The nurse is evaluating the client in triage for possible labor. The client’s contractions are every 3 to 4 minutes, 60 to 70 seconds in duration, and moderate by palpation. Her cervical exam in the office was illustration 1. Her current exam is illustration 2. What conclusions should the nurse draw from illustration 2?
- A. The client is not dilated or effaced.
- B. The client is completely dilated but not effaced.
- C. The client has minimally dilated, but completely effaced.
- D. The client is not dilated, but completely effaced.
Correct Answer: C
Rationale: In illustration 2, the client is completely effaced and has some dilation. Illustration 1 (not illustration 2) shows that the client is neither effaced nor dilated. The cervical opening is minimally dilated, not completely dilated, and completely effaced. Illustration 2 shows some dilation.
The nurse is caring for the pregnant client at the initial prenatal visit. Which universal screenings should the nurse complete? Select all that apply.
- A. Taking the client’s blood pressure
- B. Doing a urine dipstick test for protein
- C. Doing a urine dipstick test for glucose
- D. Asking questions about domestic violence
- E. Asking questions about use of tobacco
Correct Answer: A,D,E
Rationale: BP screening should be performed at the initial prenatal visit to establish a baseline and to evaluate for actual or potential problems. Domestic violence screening should be performed at the initial prenatal visit to determine fetal and maternal risk for harm. Screening for tobacco use should be performed at the initial prenatal visit to determine fetal and maternal risk. Smoking is associated with an increased risk for spontaneous abortion, preterm labor, and low birth weight. The use of routine urine dip assessments is unreliable in detecting proteinuria and is not always considered accurate. A urine sample should be collected and a UA completed to check for a UTI. The urine dipstick test is of insufficient sensitivity to be used as a screening tool for glycosuria and is not always considered accurate. A urine sample should be collected and a UA completed to check for the presence of glucose.

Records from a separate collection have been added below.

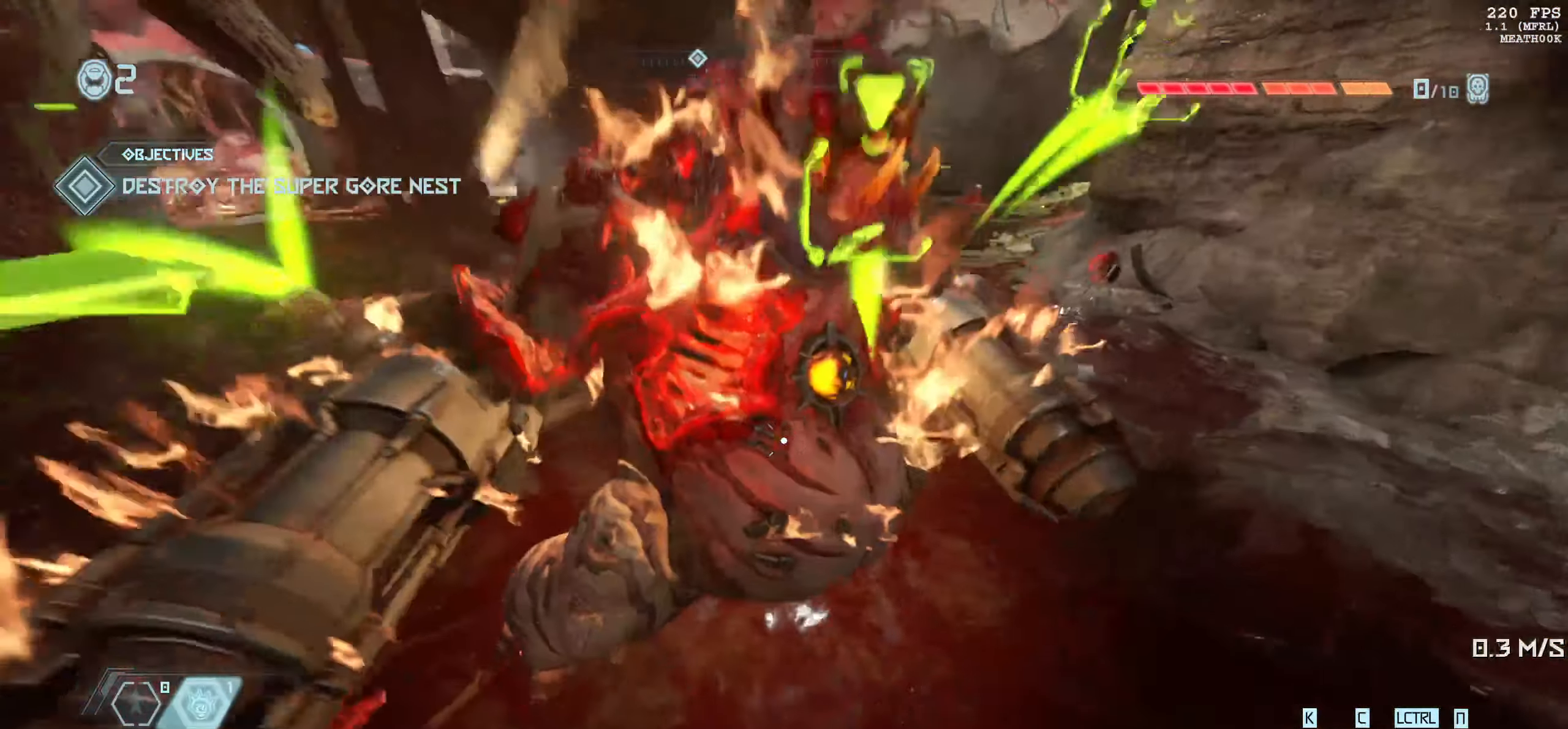
{"keys": ["w"], "mouse": [], "events": [[133, "mouse_left", "up"], [167, "3", "down"], [267, "3", "up"]]}
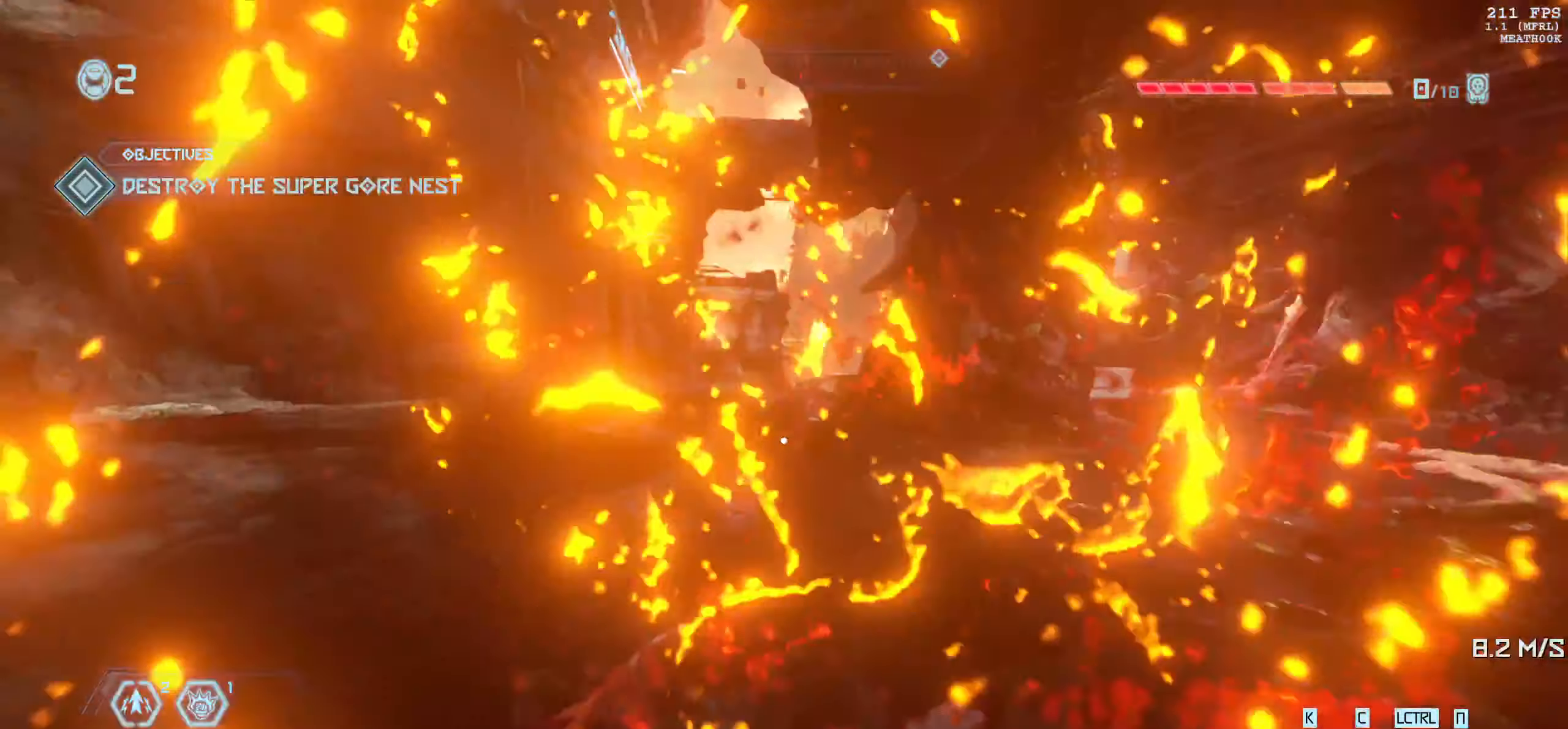
{"keys": ["w"], "mouse": [], "events": [[83, "space", "down"], [100, "w", "up"], [150, "space", "up"], [367, "mouse_left", "down"], [417, "mouse_left", "up"], [417, "w", "down"]]}
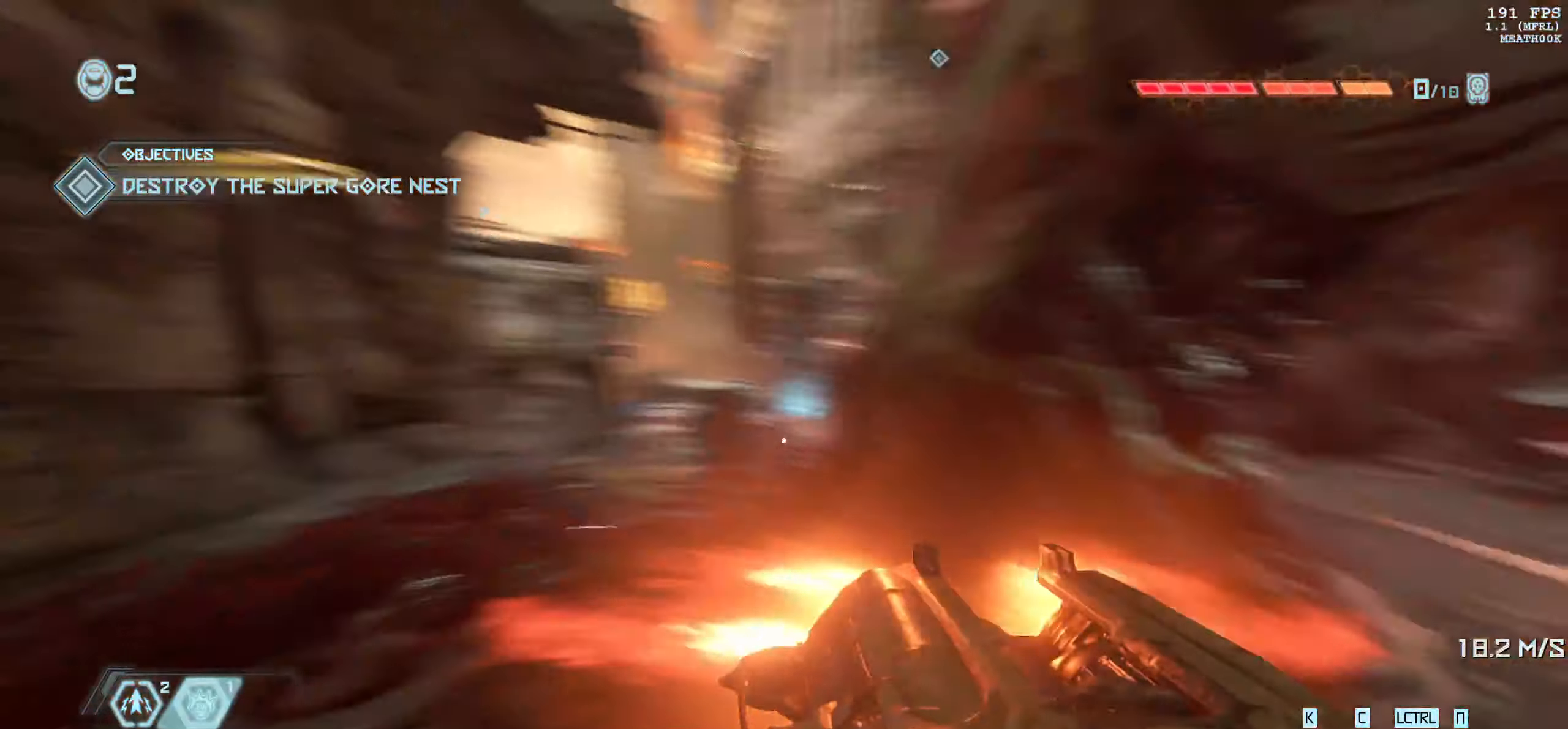
{"keys": ["w"], "mouse": [], "events": [[33, "4", "down"], [83, "4", "up"]]}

Two days after hospital discharge, the nurse is assessing the mother and her newborn twins in their home. Which statement or question made by the nurse best demonstrates empathy?
- A. “You may be feeling overwhelmed. This is normal.”
- B. “I can’t imagine how tired you must be with twins.”
- C. “How are you feeling about being the mother of twins?”
- D. “I saw that laundry is piling up. Do you want a home aide?”
Correct Answer: C
Rationale: Projecting feelings onto the client does not demonstrate empathy. This statement imposes a personal assumption and does not demonstrate empathy. This question demonstrates empathy. The nurse is asking a question to allow the client to explain her situation and feelings while the nurse listens. The nurse is attempting to understand the experience as lived by the client. Acknowledging that laundry is piling up and offering home aide services do not demonstrate empathy. Commenting on the laundry on the first visit may suggest to the client that she lacks support, and she may be defensive or hurt by the acknowledgement.